Something that's interesting to note is that Passavant, who heads EPA's "non road" department, wasn't always so closed-mouth. He was downright forthcoming in an interview with GA News a year ago, in which he suggested that eliminating lead altogether might not be necessary.
"No one says we must go to a zero lead fuel," GA News quotes him as saying. "If there are going to be multi-billion dollar effects, there must be another way to do it. Let's come up with a creative solution." It would be interesting to know what Friends of the Earth, whose petition launched the current discussion, has to say about that.
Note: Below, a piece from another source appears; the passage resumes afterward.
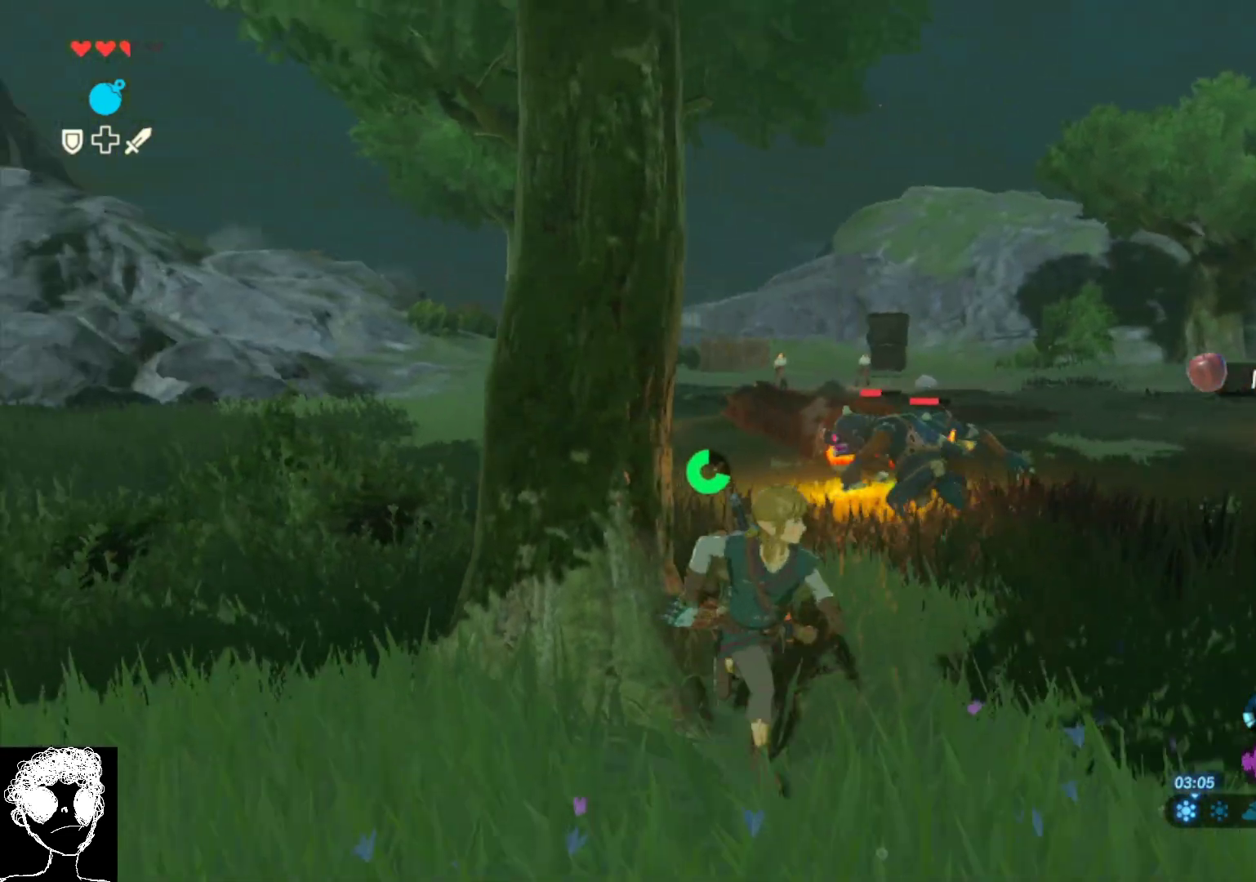
{"buttons": ["L1"], "left_stick": "down-right", "right_stick": "down", "events": [[117, "right_stick", "center"], [283, "L1", "down"], [433, "right_stick", "down"]]}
The comment may actually explain why Passavant is no longer free to speak to the media. But if he can't, the EPA should make sure it sends along someone who can keep him out of trouble when he's out in public. These are serious issues worth, as he suggests, billions of dollars, not to mention tens of thousands of jobs and the personal investment of hundreds of thousands of people. They deserve more than a "no comment" when the questions can't be answered from the script.